Unterzeichneter Brief

Die Gemeinschaft der 4 Steine
Liebe Leser,
ich möchte Euch meine persönliche Erfahrung mit der Gruppe der Ritter der 4 Steine [Gruppe von Schülern der Bewegung im Alter von 11 bis 14 Jahren, A.d.R.] erzählen. Alles begann vor einem Jahr, als ich zur Kaffeemaschine ging und ein Junge, den ich bereits kannte, mir auf die Schulter klopfte und sagte: «Hör' mal, Giacomo, am Freitag treffen wir uns mit den 4 Steinen. Wir essen eine Pizza und schauen einen Film an.
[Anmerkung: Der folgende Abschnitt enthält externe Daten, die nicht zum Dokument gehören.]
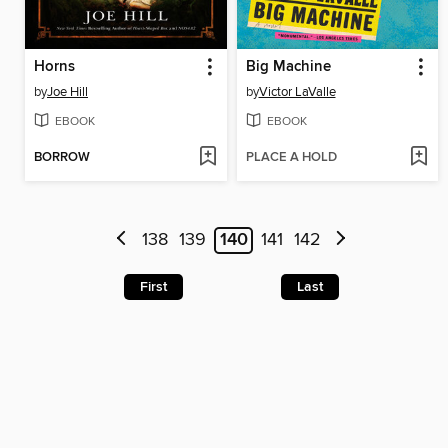
Horns
Big Machine
by
Joe Hill
by
Victor LaValle
EBOOK
EBOOK
BORROW
PLACE A HOLD
138
139
140
141
142
First
Last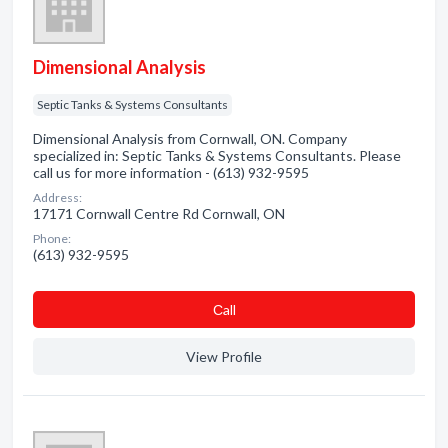
Dimensional Analysis
Septic Tanks & Systems Consultants
Dimensional Analysis from Cornwall, ON. Company
specialized in: Septic Tanks & Systems Consultants. Please
call us for more information - (613) 932-9595
Address:
17171 Cornwall Centre Rd Cornwall, ON
Phone:
(613) 932-9595
Сall
View Profile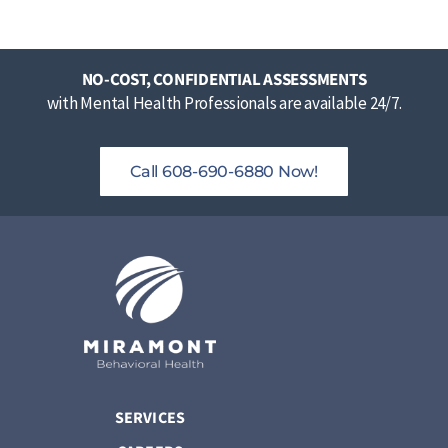
NO-COST, CONFIDENTIAL ASSESSMENTS
with Mental Health Professionals are available 24/7.
Call 608-690-6880 Now!
SERVICES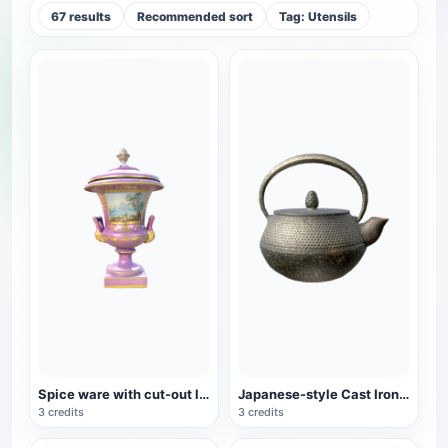
67 results
Recommended sort
Tag: Utensils
Spice ware with cut-out lid
Japanese-style Cast Iron Teapot
3 credits
3 credits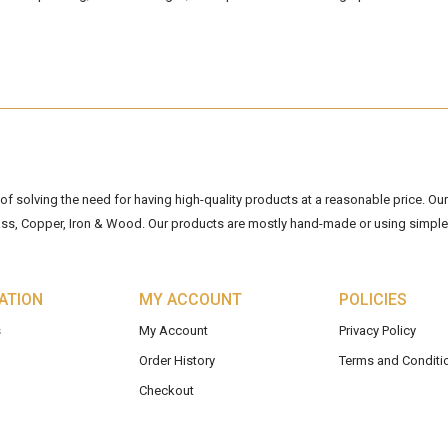
 solving the need for having high-quality products at a reasonable price. Our 
ss, Copper, Iron & Wood. Our products are mostly hand-made or using simple 
ATION
MY ACCOUNT
POLICIES
s
My Account
Privacy Policy
Order History
Terms and Conditi
Checkout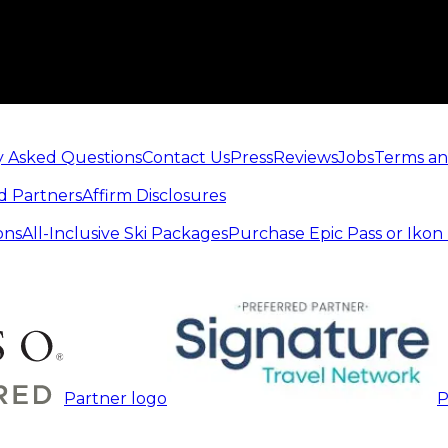
y Asked Questions
Contact Us
Press
Reviews
Jobs
Terms an
d Partners
Affirm Disclosures
ons
All-Inclusive Ski Packages
Purchase Epic Pass or Ikon
Partner logo
P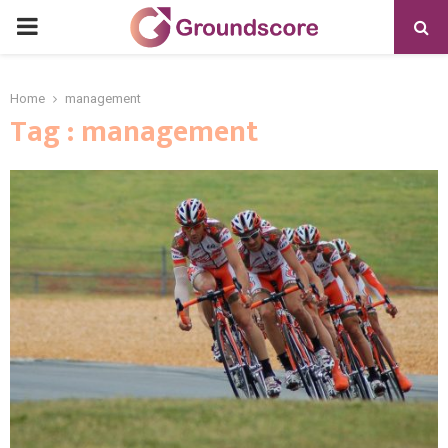
PRIMARY
MENU
Home
management
Tag : management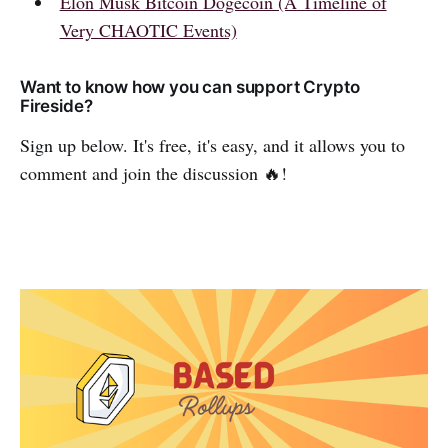
Elon Musk Bitcoin Dogecoin (A Timeline of
Very CHAOTIC Events)
Want to know how you can support Crypto
Fireside?
Sign up below. It's free, it's easy, and it allows you to
comment and join the discussion 🔥!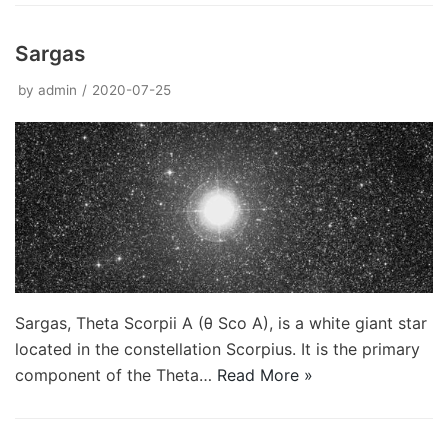
Sargas
by
admin
2020-07-25
Sargas, Theta Scorpii A (θ Sco A), is a white giant star
located in the constellation Scorpius. It is the primary
component of the Theta…
Read More »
Möchtest du auch kommen?» Ich wusste nicht, was ich antworten sollte. Ich wollte nachdenken, wie ich es normalerweise tue, aber unerwarteterweise kam aus meinem Munde: «Ich bin dabei.» So kam es, dass ich auf den Vorschlag einer Freundschaft einging, denn genau das wollte ich: in einer Gemeinschaft von Freunden sein. Abgesehen davon: Wenn eine Gemeinschaft nicht von Freunden gebildet wird, was für eine Gemeinschaft ist das dann? In den ersten Wochen fühlte ich mich nicht richtig wohl. Nicht, dass ich von der Gruppe ausgeschlossen wurde, aber mir war ein bisschen unbehaglich: Bis auf einen waren alle Jungen älter als ich. Ich musste mir meinen Platz suchen, was mir aber rasch gelang. Bereits nach kurzer Zeit mussten wir eine anstrengende Prüfung durchlaufen: Die Verheißung. Dabei handelt es sich um einen starken Gestus, um konkret sagen zu können, «wer dazugehört». Die Verheißung hilft uns, ebenso wie die verschiedenen Ferien, die wir während des Jahres machen, uns besser kennen zu lernen. Mit am schönsten sind die Sommerferien, denn dort treffe ich auch die alten Freunde aus der Grundschule. Freitags treffen wir uns gemeinsam mit Don Carlo, haben Spaß und spielen Fußball, dann gibt es einen Augenblick der Reflexion und schließlich lernen wir gemeinsam und machen die Hausaufgaben für Samstag. Um Don Carlo und unseren Verantwortlichen zu helfen, gibt es Jugendliche, die dieselbe Erfahrung wie wir gelebt haben und die jetzt eine noch größere leben: die Giessini [ältere Schüler der Bewegung von 14-19, A.d.R.]. Ich wünsche allen Kindern meines Alters, dass sie bei einer dieser Gemeinschaften mitmachen können, denn es ist wirklich schön. Glaubt nicht, dass man etwas «Besonderes» sein muss, um mitmachen zu können. Schaut einfach mich an: Ich bin ein normaler Junge der siebten Klasse wie tausend andere. Eine wahre Gemeinschaft nimmt dich nicht so auf, wie du gerne wärest, sondern so, wie du bist.